DiffFit: Visually-Guided Differentiable Fitting of Molecule Structures to a Cryo-EM Map
Deng Luo - King Abdullah University of Science and Technology, Thuwal, Saudi Arabia
Zainab Alsuwaykit - King Abdullah University of Science and Technology, Thuwal, Saudi Arabia
Dawar Khan - King Abdullah University of Science and Technology, Thuwal, Saudi Arabia
Ondřej Strnad - King Abdullah University of Science and Technology, Thuwal, Saudi Arabia
Tobias Isenberg - Université Paris-Saclay, CNRS, Orsay, France. Inria, Saclay, France
Ivan Viola - King Abdullah University of Science and Technology, Thuwal, Saudi Arabia
Download preprint PDF
Download Supplemental Material
Room: Bayshore I
2024-10-16T14:15:00ZGMT-0600Change your timezone on the schedule page
2024-10-16T14:15:00Z
Fast forward
Full Video
Keywords
Scalar field data, algorithms, application-motivated visualization, process/workflow design, life sciences, health, medicine, biology, structural biology, bioinformatics, genomics, cryo-EM
Abstract
We introduce DiffFit, a differentiable algorithm for fitting protein atomistic structures into an experimental reconstructed Cryo-Electron Microscopy (cryo-EM) volume map. In structural biology, this process is necessary to semi-automatically composite large mesoscale models of complex protein assemblies and complete cellular structures that are based on measured cryo-EM data. The current approaches require manual fitting in three dimensions to start, resulting in approximately aligned structures followed by an automated fine-tuning of the alignment. The DiffFit approach enables domain scientists to fit new structures automatically and visualize the results for inspection and interactive revision. The fitting begins with differentiable three-dimensional (3D) rigid transformations of the protein atom coordinates followed by sampling the density values at the atom coordinates from the target cryo-EM volume. To ensure a meaningful correlation between the sampled densities and the protein structure, we proposed a novel loss function based on a multi-resolution volume-array approach and the exploitation of the negative space.
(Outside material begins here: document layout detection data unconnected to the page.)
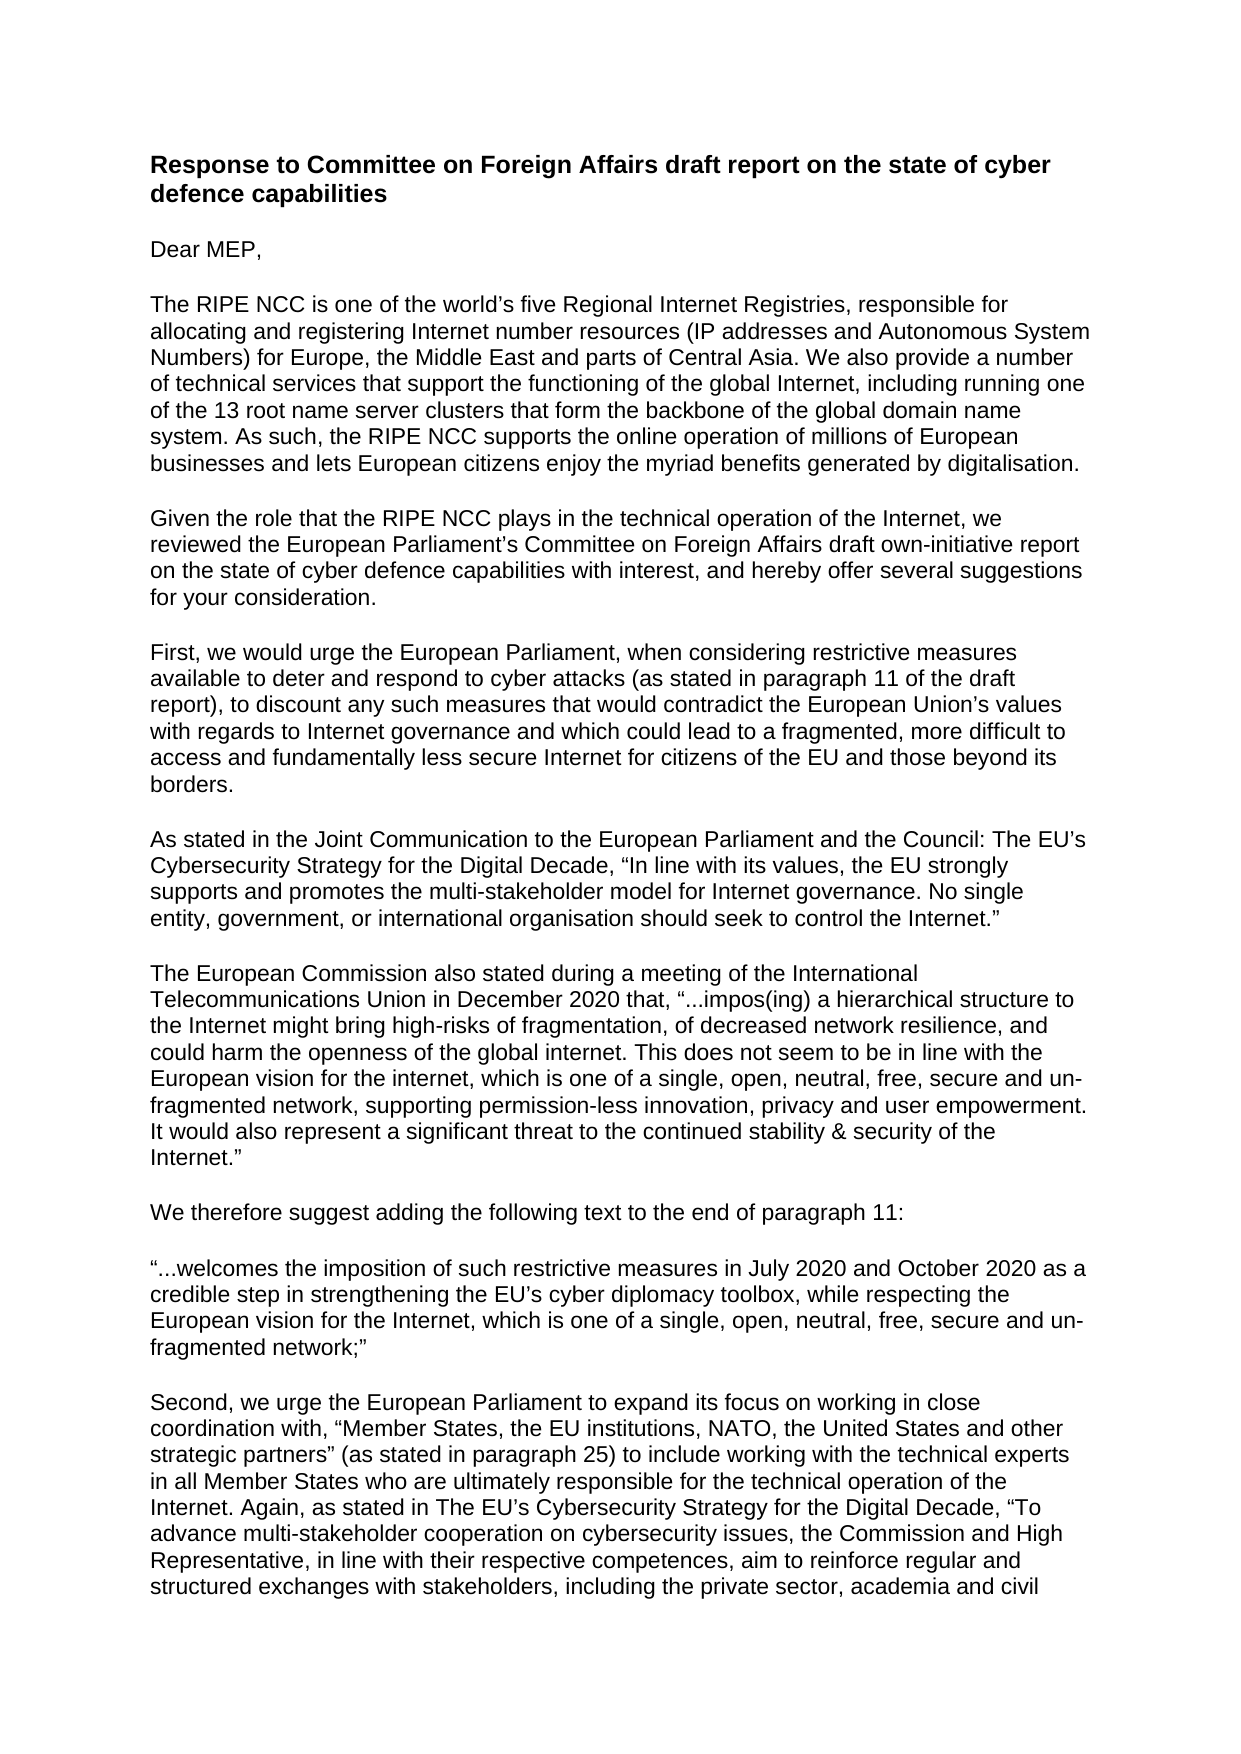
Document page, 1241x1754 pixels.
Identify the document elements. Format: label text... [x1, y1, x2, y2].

text We therefore suggest adding the following text to the end of paragraph 11: [150, 1199, 1090, 1226]
text Dear MEP, [150, 236, 1090, 263]
text As stated in the Joint Communication to the European Parliament and the Council: The EU’s Cybersecurity Strategy for the Digital Decade, “In line with its values, the EU strongly supports and promotes the multi-stakeholder model for Internet governance. No single entity, government, or international organisation should seek to control the Internet.” [150, 826, 1090, 931]
text The RIPE NCC is one of the world’s five Regional Internet Registries, responsible for allocating and registering Internet number resources (IP addresses and Autonomous System Numbers) for Europe, the Middle East and parts of Central Asia. We also provide a number of technical services that support the functioning of the global Internet, including running one of the 13 root name server clusters that form the backbone of the global domain name system. As such, the RIPE NCC supports the online operation of millions of European businesses and lets European citizens enjoy the myriad benefits generated by digitalisation. [150, 291, 1090, 476]
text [150, 1389, 1090, 1599]
text Response to Committee on Foreign Affairs draft report on the state of cyber defence capabilities [150, 150, 1090, 207]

This loss function serves as a critical metric for assessing the fitting quality, ensuring the fitting accuracy and an improved visualization of the results. We assessed the placement quality of DiffFit with several large, realistic datasets and found it to be superior to that of previous methods. We further evaluated our method in two use cases: automating the integration of known composite structures into larger protein complexes and facilitating the fitting of predicted protein domains into volume densities to aid researchers in identifying unknown proteins. We implemented our algorithm as an open-source plugin (github.com/nanovis/DiffFitViewer) in ChimeraX, a leading visualization software in the field. All supplemental materials are available at osf.io/5tx4q.